As a natural consequence, I became more respectful of the people around me. When I’m at full health, I feel like I can do it all myself, so I can be quite dismissive of others help. But when being quite conscious of people being attentive to me, I felt much more appreciative of the humanness of others. That’s the attitude I’d like to have in a foreign city. On crutches, obviously physically disabled, it’s an easy invite for people to offer to do something for you, or to take care of you.
Even travelling the 150 metres or so between the office and a favourite café became a mission. Getting there wasn’t so bad, because it’s mostly downhill, but on the way back, I have to grit my teeth while thinking, “I feel so incompetent!”
An interaction at that café sticks out in my mind. There’s a Canadian waitress who’s served me at least a hundred times, yet we had never learned each others’ names. As soon as I hobbled in there, though, she asked what caused my injury, and what I was doing to treat it.
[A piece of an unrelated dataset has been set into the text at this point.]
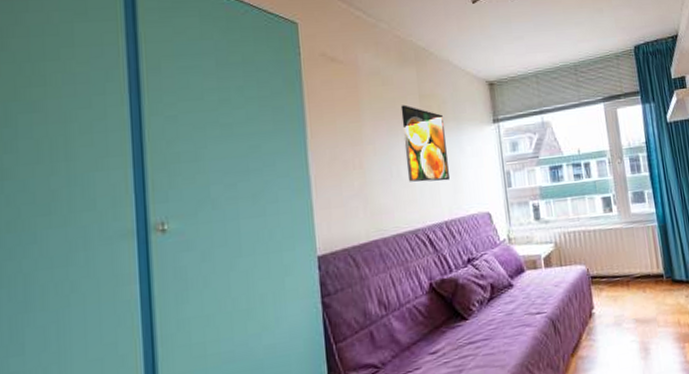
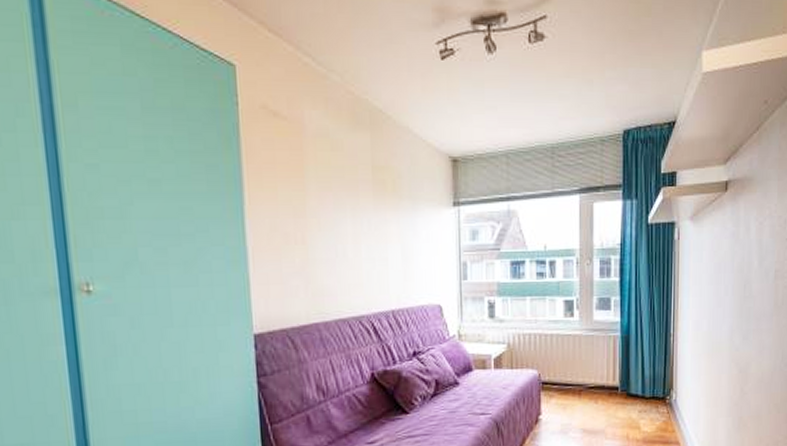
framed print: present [400,104,451,182] -> none [350,175,401,266]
That led us into a whole conversation on the reason why she’s here in Australia: she’s doing rehab masseuse work for an amateur AFL club.
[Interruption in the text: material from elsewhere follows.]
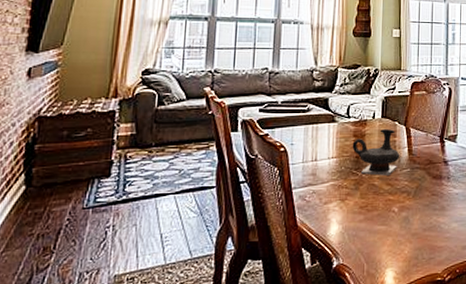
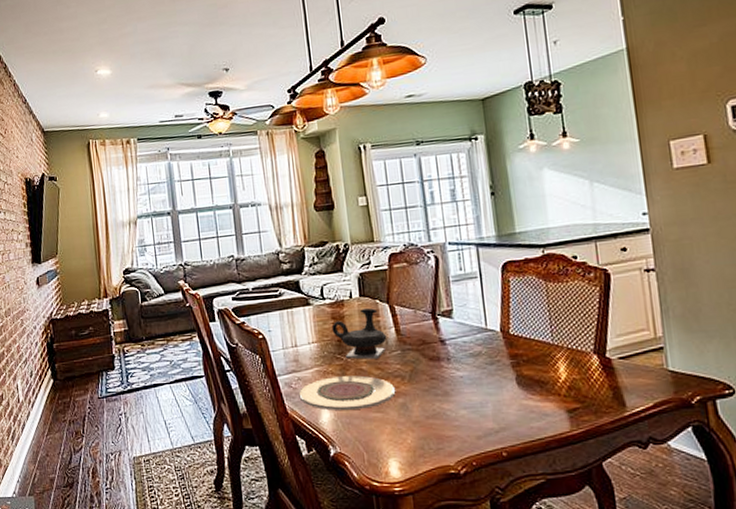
plate: none [311,190,401,223] -> present [298,375,396,411]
As I was leaving, she gave me some specific advice on how I should treat my knee, and how I should let the Arnica tablets dissolve under my tongue rather than swallowing them. I could tell that she really cared that I was injured. It was quite humbling, because normally when I walk in there, I’m quite self-absorbed. Not in a rude way, but because I’m thinking through problems, or working on my laptop. Now we know each others’ names, and there’s a whole level of human connection created simply because she was caring for my wellbeing, even though she had no cause or reason to. Just the fact that she could see I was in pain was enough for her.
I pride myself on being relatively indestructible. I like to think I’m fairly resilient. I can work through most barriers: pain, sleep, stress, whatever’s thrown my way. So to be in a situation where I feel like I’m the most vulnerable of the group is really uncomfortable.
The injury affected every aspect of my life, not least how I do my job. It forced me to be more patient — certainly a good thing. Even being out of the office allowed me to respond to situations much more calmly. Because I felt incapacitated, I didn’t have the same level of ‘go’ that I normally did, so I could just work through problems that might’ve affected me differently, were I not injured. There was a lot more questioning and considered thought on my part.
I wouldn’t say that I’d want to be in this state all the time, but I definitely found silver linings in that cloud.